Potential Impact of Nirsevimab on RSV Transmission and Medically Attended Lower Respiratory Tract Illness Caused by RSV: A Disease Transmission Model

Infect Dis Ther. 2022 Feb;11(1):277-292. doi: 10.1007/s40121-021-00566-9. Epub 2021 Nov 23.

Abstract

Introduction: Respiratory syncytial virus (RSV) is associated with significant morbidity worldwide, especially among infants. We evaluated the potential impact of prophylactic nirsevimab, a monoclonal antibody, in infants experiencing their first RSV season, and the number of medically-attended lower respiratory tract infection episodes caused by RSV (RSV-MALRTI) in the USA.
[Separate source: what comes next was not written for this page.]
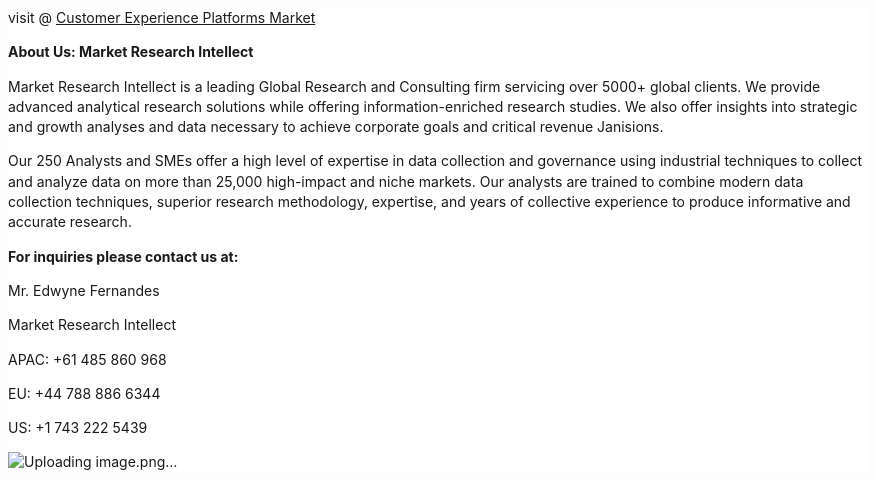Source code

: visit&nbsp;@</strong>&nbsp;</span><span class="font-[700]"><a href="https://www.marketresearchintellect.com/product/global-customer-experience-platforms-market-size-and-forecast/?utm_source=Linkedin&utm_medium=858" target="_blank" data-tracking-control-name="article-ssr-frontend-pulse_little-text-block" data-tracking-will-navigate="" data-test-link="">Customer Experience Platforms Market</a></span></p><p><strong><span class="font-[700]">About Us: Market Research Intellect</span></strong></p><p><span class="">Market Research Intellect is a leading Global Research and Consulting firm servicing over 5000+ global clients. We provide advanced analytical research solutions while offering information-enriched research studies.&nbsp;</span>We also offer insights into strategic and growth analyses and data necessary to achieve corporate goals and critical revenue Janisions.</p><p><span class="">Our 250 Analysts and SMEs offer a high level of expertise in data collection and governance using industrial techniques to collect and analyze data on more than 25,000 high-impact and niche markets. Our analysts are trained to combine modern data collection techniques, superior research methodology, expertise, and years of collective experience to produce informative and accurate research.</span></p><p><strong>For inquiries please contact us at:</strong></p><p>Mr. Edwyne Fernandes</p><p>Market Research Intellect</p><p>APAC: +61 485 860 968</p><p>EU: +44 788 886 6344</p><p>US: +1 743 222 5439</p>
![Uploading image.png…]()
Methods: We developed an age-structured, dynamic, deterministic compartmental model reflecting RSV natural history, incorporating USA demographic data and an age-specific contact matrix. We assumed either no effect of nirsevimab on transmission (scenario 1) or a 50% reduction of viral shedding (scenario 2). Model outcomes were RSV-MALRTIs, ICD-9 coded in the Marketscan® database by month. We focused on age groups corresponding to the first 2 years of life, during seven RSV seasons (2008-2015).

Results: Scenario 1 illustrated the direct individual benefit when a universal immunization strategy is applied to all infants. In scenario 2, herd protection was observed across age groups, with 15.5% of all avoided cases due to reduced transmission; the greatest impact was in the youngest age group and a benefit was observed in those aged 65+ years.

Conclusion: These preliminary data suggest that single-dose nirsevimab will benefit infants experiencing their first RSV season, with a potential increase in effectiveness dependent on nirsevimab's mechanism of action.

Keywords: Disease transmission model; Immunization/prophylaxis strategy; Medically attended lower respiratory tract illness; Nirsevimab; RSV.